5.6 Hadoop v.s. Spark

Hadoop and Spark are both Big Data frameworks – they provide some of the most popular tools used to carry out common Big Data-related tasks.

Hadoop, for many years, was the leading open source Big Data framework but recently the newer and more advanced Spark has become the more popular of the two Apache Software Foundation tools.

However they do not perform exactly the same tasks, and they are not mutually exclusive, as they are able to work together. Although Spark is reported to work up to 100 times faster than Hadoop in certain circumstances, it does not provide its own distributed storage system.

Distributed storage is fundamental to many of today’s Big Data projects as it allows vast multi-petabyte datasets to be stored across an almost infinite number of everyday computer hard drives, rather than involving hugely costly custom machinery which would hold it all on one device. These systems are scalable, meaning that more drives can be added to the network as the dataset grows in size.

As I mentioned, Spark does not include its own system for organizing files in a distributed way (the file system) so it requires one provided by a third-party. For this reason, many Big Data projects involve installing Spark on top of Hadoop, where Spark’s advanced analytics applications can make use of data stored using the Hadoop Distributed File System (HDFS).

What really gives Spark the edge over Hadoop is speed. Spark handles most of its operations “in memory” – copying them from the distributed physical storage into far faster logical RAM. This reduces the amount of time-consuming writing and reading to and from slow, clunky mechanical hard drives that need to be done under Hadoop’s MapReduce system.

MapReduce writes all of the data back to the physical storage medium after each operation. This was originally done to ensure a full recovery could be made in case something goes wrong – as data held electronically in RAM is more volatile than that stored magnetically on disks. However, Spark arranges data in what is known as Resilient Distributed Datasets, which can be recovered following failure.

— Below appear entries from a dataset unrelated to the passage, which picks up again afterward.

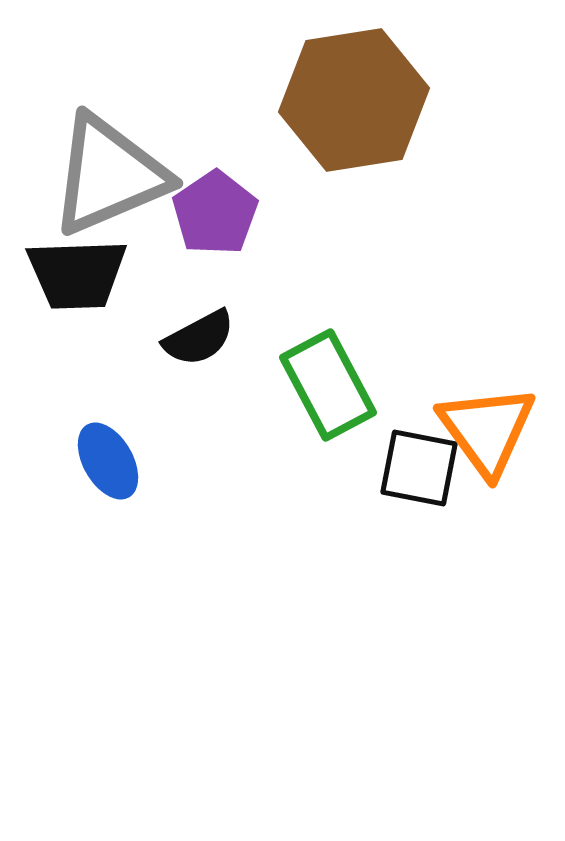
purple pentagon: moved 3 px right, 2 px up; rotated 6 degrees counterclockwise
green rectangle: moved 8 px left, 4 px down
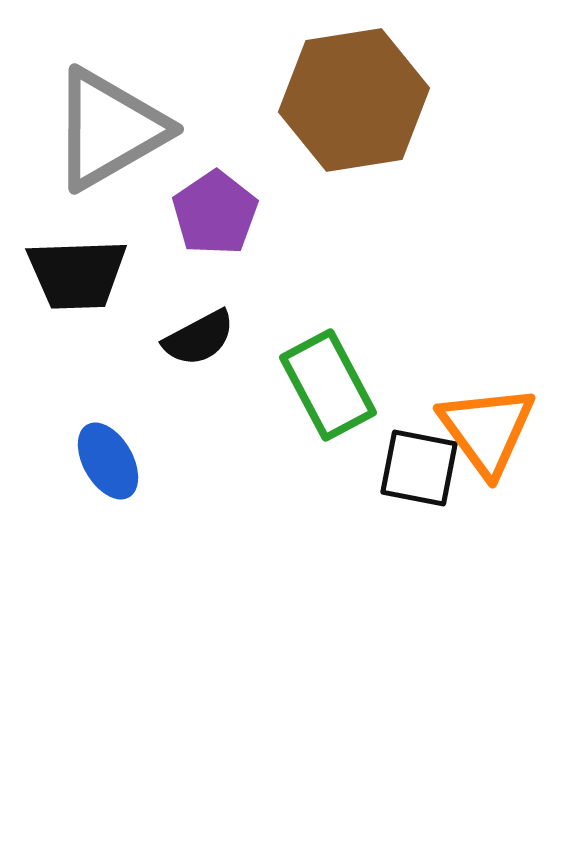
gray triangle: moved 46 px up; rotated 7 degrees counterclockwise
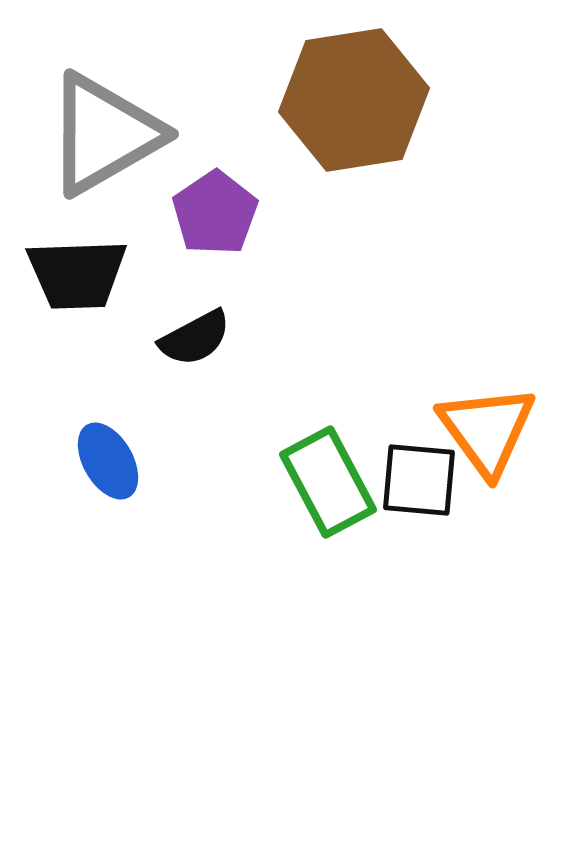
gray triangle: moved 5 px left, 5 px down
black semicircle: moved 4 px left
green rectangle: moved 97 px down
black square: moved 12 px down; rotated 6 degrees counterclockwise
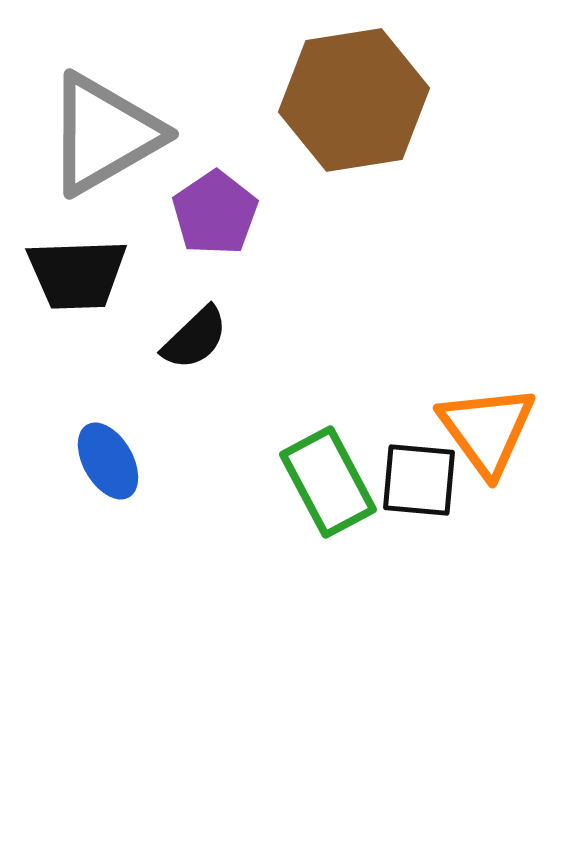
black semicircle: rotated 16 degrees counterclockwise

Spark’s functionality for handling advanced data processing tasks such as real-time stream processing and machine learning is way ahead of what is possible with Hadoop alone. This, along with the gain in speed provided by in-memory operations, is the real reason, in my opinion, for its growth in popularity. Real-time processing means that data can be fed into an analytical application the moment it is captured, and insights immediately fed back to the user through a dashboard, to allow the action to be taken. This sort of processing is increasingly being used in all sorts of Big Data applications, for example, recommendation engines used by retailers, or monitoring the performance of industrial machinery in the manufacturing industry.

Spark includes its machine learning libraries, called MLib, whereas Hadoop systems must be interfaced with a third-party machine learning library, for example, Apache Mahout.

Many of the big vendors (i.e. Cloudera) now offer Spark as well as Hadoop, so will be in a good position to advise companies on which they will find most suitable, on a job-by-job basis. For example, if your Big Data consists merely of a huge amount of very structured data (i.e customer names and addresses) you may not need the advanced streaming analytics and machine learning functionality provided by Spark. This means you would be wasting time, and probably money, having it installed as a separate layer over your Hadoop storage. Spark, although developing very quickly, is still in its infancy, and the security and support infrastructure is not as advanced.